### Brano proposto

Ernst H. Kantorowicz, uno dei grandi storici delle istituzioni medievali del Novecento, nella sua straordinaria ricerca sui due corpi del Re (tr. it. Torino, Einaudi, 1989), ha indagato i due aspetti che convivevano nella figura sovrana: da un lato, la persona ficta (cioè, persona fittizia; un’entità diversa dagli uomini, che si manifesta attraverso l’agire di uomini che la rappresentano); dall’altro, la dignitas – immateriale – che non muore mai – e che, con la sua auctoritas, conferisce l’effettiva legittimazione del potere.

Ora, da questo punto di vista, occorre ricordare che a Castel Fiorentino, il sito medievale abbandonato di cui abbiamo finora parlato (localizzato nell’attuale territorio di Torremaggiore), moriva Federico II, lo stupor mundi, dopo l’infezione contratta a Termoli nel giugno del 1250. Quasi non bastasse, con la scomparsa del Rex Romanorum, sarebbe venuto a scomparire in tempi successivi lo stesso luogo che aveva ospitato, fino all’ora del trapasso, l’agonizzante persona ficta. Con l’aggiunta che il corpo del Sovrano, una volta imbalsamato, sarebbe stato definitivamente traslato e allocato (25 gennaio 1251) in un’arca di porfido rosso, nella navata meridionale della Cattedrale di Palermo vicino alle spoglie del Rex Siciliae Ruggero II, suo nonno.

La singolarità e la suggestione del tema si trova proprio in questo: che la fine di Federico avvia la fine della stessa città in cui spira. E se ciò, per un verso, aveva alimentato la leggenda della terribile profezia vaticinata da Michele Scoto secondo cui lo Stupor mundi sarebbe morto in un paese il cui nome, al suo interno, conservava il termine «fiore» (motivo che, pare, aver tenuto il Monarca sempre lontano da Fiorenza); per l’altro, nessuno aveva previsto il contrario: e cioè il fatto che la morte di Federico avrebbe trascinato con sé la morte della città. Nessuno si era spinto fino a tanto. Nemmeno quel Michele Scoto di cui Dante avrebbe detto meraviglie: «Quell’altro che ne’ fianchi è così poco, / Michele Scotto fu, che veramente / de le magiche frode seppe ‘l gioco» (Inf., XX, vv. 115-117), e che lo stesso Boccaccio lo avrebbe ricordato come «gran maestro in nigromantia» (Decameron, VIII, 3).

### Dati disponibili

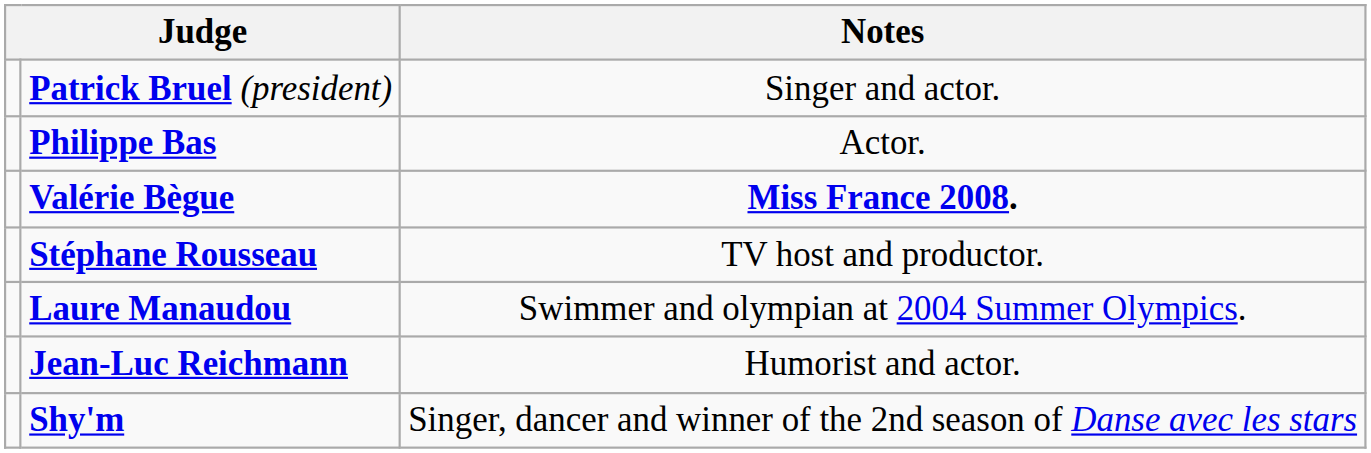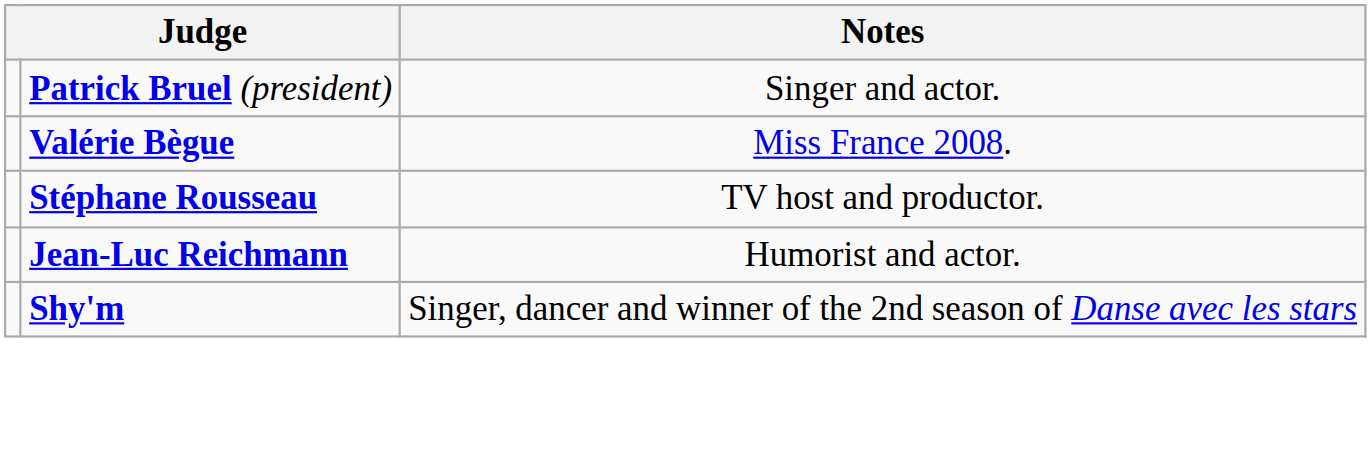- row: Philippe Bas | Actor.
Valérie Bègue | Notes: bold -> normal
- row: Laure Manaudou | Swimmer and olympian at 2004 Summer Olympics.
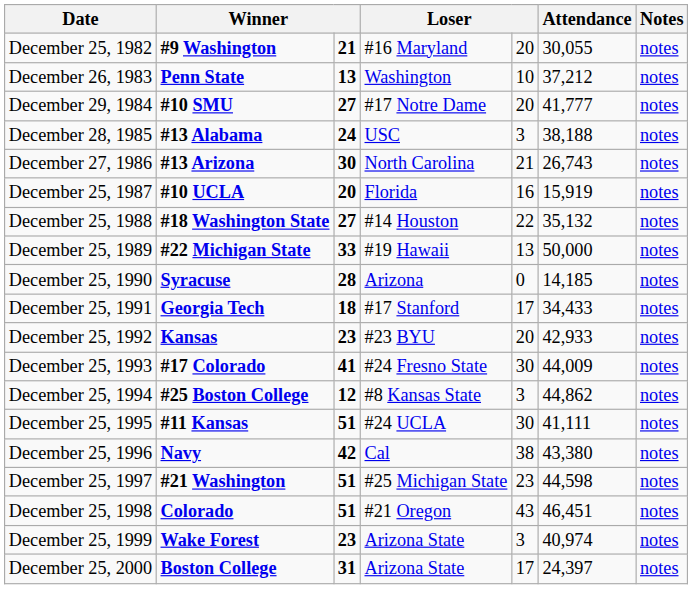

### Gruppo di compiti
1. Secondo il brano proposto, in quale data il corpo di Federico II fu collocato nell'arca di porfido rosso della Cattedrale di Palermo?
2. Indica se ciascuna affermazione concorda con il brano proposto, rispondendo sì o no e citando le parole decisive del brano: (a) Federico II contrasse l'infezione a Termoli; (b) Castel Fiorentino si trova nell'attuale territorio di Palermo; (c) Michele Scoto aveva previsto che la morte di Federico avrebbe portato alla fine della città.

### Soluzioni per compito
1. Il 25 gennaio 1251.

2.
(a) Sì: «dopo l’infezione contratta a Termoli nel giugno del 1250».
(b) No: «localizzato nell’attuale territorio di Torremaggiore».
(c) No: «Nessuno si era spinto fino a tanto. Nemmeno quel Michele Scoto».